Retrofit/Big Planet announces Spring line and new Kickstarter

Retrofit Comics has just announced a Kickstarter to fund their spring line. Here’s the lineup:

  • Combed Clap of Thunder by Zach Hazard Vaupen
  • Steam Clean by Laura Ķeniņš
  • How To Be Alive by Tara Booth
  • Iceland by Yuichi Yokoyama
  • Tales from the Hyperverse by Will Cardini
  • TRUMPTRUMP vol. 1: nomination to inauguration by Warren Craghead III

There’s a lot to like on this list, and I’m particularly excited about Iceland, as I really enjoyed Yokoyama’s manga Travel. It’s nice to see more of his work appearing in English.

Box Brown launched Retrofit in 2011 to fill a gap in the market: Indy comics in print. Graphic novels were going strong, and minicomics were flourishing, but as Brown said when I interviewed him in 2011, there wasn’t much in between:

I love reading graphic novels, but it’s difficult for new artists to all of a sudden produce a 200-page work. It takes a really long time to do that, and I don’t think that is the best way to develop. For one thing, you are working in hiding, and you are not building an audience while you are working on a graphic novel, unless you are serializing it in some way, and also, when you finally finish it, you are still an unestablished artist and you are asking your readership to plunk down 10, 20 dollars for a work when they don’t know what they are getting into — and you are asking a publisher to invest a lot of money in a work without being established. So I wanted to re-legitimize the short-format story, where an artist could work on smaller works, get them out faster, build an audience, and get some money while they are working on their bigger work.

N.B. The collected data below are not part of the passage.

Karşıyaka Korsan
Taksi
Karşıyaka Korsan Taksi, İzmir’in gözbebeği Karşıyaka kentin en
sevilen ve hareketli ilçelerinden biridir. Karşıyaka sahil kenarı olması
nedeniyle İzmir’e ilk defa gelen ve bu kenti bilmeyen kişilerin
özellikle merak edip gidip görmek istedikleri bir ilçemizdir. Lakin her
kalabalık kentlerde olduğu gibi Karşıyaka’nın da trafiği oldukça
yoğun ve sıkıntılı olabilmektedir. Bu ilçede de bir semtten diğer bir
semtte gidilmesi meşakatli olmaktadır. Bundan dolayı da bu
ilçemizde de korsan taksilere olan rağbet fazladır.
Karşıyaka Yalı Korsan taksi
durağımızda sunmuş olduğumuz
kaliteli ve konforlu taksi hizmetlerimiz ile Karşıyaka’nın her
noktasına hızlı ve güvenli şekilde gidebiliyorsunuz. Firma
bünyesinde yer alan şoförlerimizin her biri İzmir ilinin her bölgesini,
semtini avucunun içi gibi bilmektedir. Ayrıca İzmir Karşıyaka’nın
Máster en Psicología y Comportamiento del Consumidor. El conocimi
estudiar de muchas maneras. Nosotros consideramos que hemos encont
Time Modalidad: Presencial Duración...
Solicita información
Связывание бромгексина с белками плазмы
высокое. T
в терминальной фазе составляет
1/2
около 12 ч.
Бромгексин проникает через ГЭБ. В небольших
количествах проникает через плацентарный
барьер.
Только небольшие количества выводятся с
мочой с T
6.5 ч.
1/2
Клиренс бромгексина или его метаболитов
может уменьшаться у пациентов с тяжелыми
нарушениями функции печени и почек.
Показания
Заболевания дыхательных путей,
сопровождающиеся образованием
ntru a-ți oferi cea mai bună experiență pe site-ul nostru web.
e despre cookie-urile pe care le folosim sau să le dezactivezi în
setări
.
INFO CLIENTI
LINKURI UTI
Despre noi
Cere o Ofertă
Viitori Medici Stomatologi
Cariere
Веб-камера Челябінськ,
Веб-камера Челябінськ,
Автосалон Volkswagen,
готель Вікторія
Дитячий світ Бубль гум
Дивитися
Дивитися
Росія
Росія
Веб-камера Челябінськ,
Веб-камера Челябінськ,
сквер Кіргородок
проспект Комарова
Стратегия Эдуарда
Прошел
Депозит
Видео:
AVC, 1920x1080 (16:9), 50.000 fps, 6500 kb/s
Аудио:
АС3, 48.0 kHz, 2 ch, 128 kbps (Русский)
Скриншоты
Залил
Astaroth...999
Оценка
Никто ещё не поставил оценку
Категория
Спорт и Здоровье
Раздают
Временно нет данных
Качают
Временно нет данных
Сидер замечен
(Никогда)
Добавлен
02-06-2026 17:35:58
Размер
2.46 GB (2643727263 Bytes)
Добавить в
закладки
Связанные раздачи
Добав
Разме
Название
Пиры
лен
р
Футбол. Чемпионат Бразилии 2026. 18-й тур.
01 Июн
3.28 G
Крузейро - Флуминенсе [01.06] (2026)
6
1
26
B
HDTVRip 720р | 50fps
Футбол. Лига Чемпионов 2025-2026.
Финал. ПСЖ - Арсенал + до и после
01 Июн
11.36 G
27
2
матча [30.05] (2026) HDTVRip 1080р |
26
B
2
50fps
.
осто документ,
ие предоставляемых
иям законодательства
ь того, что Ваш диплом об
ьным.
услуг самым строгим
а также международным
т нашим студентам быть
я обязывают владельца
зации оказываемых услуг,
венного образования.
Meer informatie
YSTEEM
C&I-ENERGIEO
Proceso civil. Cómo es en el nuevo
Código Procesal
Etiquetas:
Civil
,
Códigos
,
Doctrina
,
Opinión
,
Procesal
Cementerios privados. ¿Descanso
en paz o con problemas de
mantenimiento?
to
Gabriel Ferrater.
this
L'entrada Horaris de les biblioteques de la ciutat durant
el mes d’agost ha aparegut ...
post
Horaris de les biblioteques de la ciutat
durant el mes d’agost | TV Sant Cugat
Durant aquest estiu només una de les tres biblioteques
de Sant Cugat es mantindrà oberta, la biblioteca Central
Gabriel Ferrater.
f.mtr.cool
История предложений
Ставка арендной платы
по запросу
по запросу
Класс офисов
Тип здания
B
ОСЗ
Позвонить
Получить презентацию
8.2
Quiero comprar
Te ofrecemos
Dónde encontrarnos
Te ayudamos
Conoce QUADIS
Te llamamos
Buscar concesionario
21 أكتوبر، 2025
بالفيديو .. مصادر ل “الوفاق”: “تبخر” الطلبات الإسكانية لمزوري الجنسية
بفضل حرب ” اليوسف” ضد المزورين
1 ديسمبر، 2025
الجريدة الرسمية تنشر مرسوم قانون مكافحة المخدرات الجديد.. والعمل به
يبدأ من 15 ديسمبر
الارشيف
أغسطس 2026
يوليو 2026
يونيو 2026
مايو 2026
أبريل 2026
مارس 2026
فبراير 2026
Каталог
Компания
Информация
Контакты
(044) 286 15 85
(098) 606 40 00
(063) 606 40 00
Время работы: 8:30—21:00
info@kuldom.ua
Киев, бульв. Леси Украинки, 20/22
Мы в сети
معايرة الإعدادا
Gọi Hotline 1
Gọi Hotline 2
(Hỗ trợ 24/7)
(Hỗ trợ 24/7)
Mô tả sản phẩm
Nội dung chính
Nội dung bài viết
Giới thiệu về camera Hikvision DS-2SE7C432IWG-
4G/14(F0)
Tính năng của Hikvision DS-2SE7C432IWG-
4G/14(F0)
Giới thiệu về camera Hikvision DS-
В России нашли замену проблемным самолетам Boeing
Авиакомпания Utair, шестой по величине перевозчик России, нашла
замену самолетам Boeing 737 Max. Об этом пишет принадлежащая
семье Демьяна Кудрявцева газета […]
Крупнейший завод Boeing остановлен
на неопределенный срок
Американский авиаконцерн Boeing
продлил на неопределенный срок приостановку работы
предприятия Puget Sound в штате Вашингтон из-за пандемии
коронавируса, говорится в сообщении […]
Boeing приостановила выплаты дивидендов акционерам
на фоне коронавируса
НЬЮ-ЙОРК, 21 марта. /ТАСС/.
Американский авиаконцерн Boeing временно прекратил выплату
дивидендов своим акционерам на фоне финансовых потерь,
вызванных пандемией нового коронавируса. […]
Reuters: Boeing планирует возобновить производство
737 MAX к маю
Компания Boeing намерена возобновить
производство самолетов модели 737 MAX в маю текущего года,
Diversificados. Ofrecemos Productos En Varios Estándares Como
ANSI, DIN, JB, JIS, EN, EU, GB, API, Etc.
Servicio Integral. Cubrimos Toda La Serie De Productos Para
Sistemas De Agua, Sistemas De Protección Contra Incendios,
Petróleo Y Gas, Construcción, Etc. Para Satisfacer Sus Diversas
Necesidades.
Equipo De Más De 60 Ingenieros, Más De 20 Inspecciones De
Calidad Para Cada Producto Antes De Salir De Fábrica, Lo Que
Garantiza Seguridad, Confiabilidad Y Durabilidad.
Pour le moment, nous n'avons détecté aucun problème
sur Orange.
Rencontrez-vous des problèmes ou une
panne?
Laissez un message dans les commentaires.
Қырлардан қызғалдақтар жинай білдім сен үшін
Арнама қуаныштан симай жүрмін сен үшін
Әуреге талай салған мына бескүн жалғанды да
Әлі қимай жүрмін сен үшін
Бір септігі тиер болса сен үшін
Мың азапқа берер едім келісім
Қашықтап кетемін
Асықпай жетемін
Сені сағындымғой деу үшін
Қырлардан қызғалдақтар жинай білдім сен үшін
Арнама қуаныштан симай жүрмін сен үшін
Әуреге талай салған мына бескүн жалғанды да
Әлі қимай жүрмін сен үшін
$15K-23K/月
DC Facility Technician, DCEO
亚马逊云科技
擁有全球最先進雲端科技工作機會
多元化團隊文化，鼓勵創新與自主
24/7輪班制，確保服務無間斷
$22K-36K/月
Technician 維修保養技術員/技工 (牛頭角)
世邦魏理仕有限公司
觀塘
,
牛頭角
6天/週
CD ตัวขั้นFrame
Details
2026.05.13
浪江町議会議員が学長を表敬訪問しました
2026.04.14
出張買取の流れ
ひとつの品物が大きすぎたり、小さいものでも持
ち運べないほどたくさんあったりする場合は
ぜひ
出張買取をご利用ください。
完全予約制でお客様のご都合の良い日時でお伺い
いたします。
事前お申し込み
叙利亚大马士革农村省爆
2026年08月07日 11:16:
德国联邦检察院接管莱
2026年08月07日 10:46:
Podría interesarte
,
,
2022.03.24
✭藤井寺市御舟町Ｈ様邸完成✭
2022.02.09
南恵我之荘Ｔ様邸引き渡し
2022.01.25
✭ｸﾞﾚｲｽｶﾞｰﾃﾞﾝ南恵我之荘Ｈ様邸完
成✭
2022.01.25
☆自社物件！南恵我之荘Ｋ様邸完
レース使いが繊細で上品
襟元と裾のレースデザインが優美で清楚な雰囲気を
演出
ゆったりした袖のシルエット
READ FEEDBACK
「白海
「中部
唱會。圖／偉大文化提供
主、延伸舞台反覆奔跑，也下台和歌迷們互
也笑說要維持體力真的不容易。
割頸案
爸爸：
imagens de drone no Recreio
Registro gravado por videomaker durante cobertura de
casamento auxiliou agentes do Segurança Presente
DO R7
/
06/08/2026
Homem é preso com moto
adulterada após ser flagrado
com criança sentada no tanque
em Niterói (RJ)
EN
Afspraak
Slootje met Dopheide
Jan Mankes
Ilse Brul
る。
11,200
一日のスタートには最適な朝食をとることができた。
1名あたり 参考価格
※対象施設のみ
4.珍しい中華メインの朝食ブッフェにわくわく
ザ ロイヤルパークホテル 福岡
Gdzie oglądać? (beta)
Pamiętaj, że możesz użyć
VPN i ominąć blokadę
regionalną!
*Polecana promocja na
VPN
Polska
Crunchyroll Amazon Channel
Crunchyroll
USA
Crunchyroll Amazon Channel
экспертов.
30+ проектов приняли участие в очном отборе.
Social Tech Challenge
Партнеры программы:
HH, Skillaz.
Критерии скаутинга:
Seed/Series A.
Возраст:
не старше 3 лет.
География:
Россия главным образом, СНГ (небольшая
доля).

Back then, Brown planned to publish 17 comics in 17 months, and after that, he wasn’t sure what would happen. What happened is that Retrofit kept going, and the comics kept coming. Now Retrofit comics are distributed by Birdcage Bottom Books, and they have been partners with the retailer Big Planet Comics since 2013. If you’re curious about what they have published so far, Rob Clough has a nice roundup of short reviews of Retrofit comics, and you can read previews of the new comics at Retrofit’s Kickstarter page.